Your home is probably the most expensive purchase you will make during your lifetime. Selecting the right real estate professional to help sell it is as important as selecting the right candidate for a job you want done well. The recommended approach is to meet with a few different listing agents and treat your visit as a fact-finding interview session. Here are five questions to ask prospective agents.
How much experience do you have?
As obvious as it may sound, many sellers do not ask about a prospective agent’s job experience. While there is no magic number of years, you want to ask about their sales history. Any qualified agent will be more than happy to show you their annual sales report. The more closed sales the agent has facilitated, the better equipped they will be to handle your transaction from listing to closing. According to Rob Levy, a principal broker with Keller Williams Realty Professionals in Portland, Oregon and Palm Springs, California, it is important an agent demonstrates their knowledge of the area where your home is located, as well as familiarity with local inventory (Bankrate.com, 2016).
How do you plan to market my home?
It is simple; the better your home is marketed, the quicker it will sell. You will be doing yourself a favor by asking prospective agents to describe their marketing strategy for your home.
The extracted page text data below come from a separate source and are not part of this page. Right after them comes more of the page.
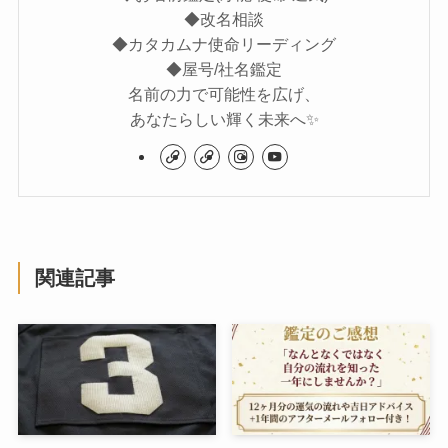
◆改名相談
◆カタカムナ使命リーディング
◆屋号/社名鑑定
名前の力で可能性を広げ、
あなたらしい輝く未来へ✨
関連記事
Some insightful questions to help gauge an agent’s marketing expertise are:
- What is your marketing philosophy?
- What methods and resources will you use to reach potential buyers? (g. open houses, informational fliers, website listings, etc.)
- Do you hire a professional photographer/videographer? (If the answer is yes, ask if the services are included in the agent’s commission or if it is an upfront cost to you.)
- What is the plan should my home not receive good traffic after 30 days…60 days?
When evaluating an agent’s track record, look at past listings for the quality of photos and virtual tours, as well as the description of each home. Also, review the number of days their listings were on the market before selling. The average days on the market reflects the agent's ability to price appropriately, as well as effectively market the property. Should your observations concern you, ask the agent why a home took longer to sell and what they would do differently if they had to do it over again.
Finally, online reviews are an excellent resource for learning about an about an agent’s business and marketing style. You may also want to ask for a list of client referrals. Talking to past clients takes the self-promotion the agent feels they must do out of the picture. Another positive indicator is when an agent works mainly on referrals or repeat business.
What is your communication style?
This is an important question. During a real estate transaction, you should expect to conmmunicate regularly with your agent. Start by observing how well the agent communicates with you up to and during your meeting. If they fail to call you back or follow through on a promise, these are good indicators of future interactions. For more insight ask the following questions.
- What channel(s) of communication do you prefer to use? (If your styles are different, you may want to discuss how to overcome the differences. This might be a deal breaker for you − or the agent.)
- How frequently will we communicate?
- Are there others on your team I can contact in case you are not accessible? (If yes, you will want to know the method of communicating with the others. If there are no other team members to contact, it is a good idea to agree on what is a reasonable expectation for returning messages.)
Discussing expectations ahead of time is essential to avoiding potential conflict and working together toward the common goal of selling your home. Your communication styles need to be compatible to have the best experience.
Do you ever work for the seller and the buyer on the same transaction?
Sellers (and buyers) beware. It is not common for an agent to represent the seller and the buyer at the same time. But, some agents do. For this reason, it is good to know up front what the potential agent’s protocol is for such a scenario. For example, to avoid a potential conflict of interest, some real estate agencies prefer listing agents refer potential buyers to another agent. No one likes surprises or added stress during a real estate transaction, so get a clear understanding from the agent beforehand to avoid an uncomfortable encounter down the road.
What do you know about financing a home?
Financing can make or break a deal. Hiring a real estate agent that has a solid grasp of home financing brings unforeseen value to the table. Ideally, a buyer will be pre-approved for a loan before beginning to shop for a home. But even then things can get sideways if the buyer has an inexperienced or irresponsible lender. Ask about their experiences when a buyer’s financing fell through and it looked like the sale was doomed. Finding an agent who has connections with reputable lenders for these “just-in-case” situations could mean the difference in selling your home or not.
According to data from the National Association of Realtors, real estate agents say few sellers take time to ask in-depth questions when meeting for the first time (Bankrate.com, 2016). Many sellers hire the first agent they meet because the selection process seems overwhelming. The better method is to shop around by speaking with multiple agents − and their past clients. The previous questions should remove some of the guesswork, and help you select the best person to sell your home.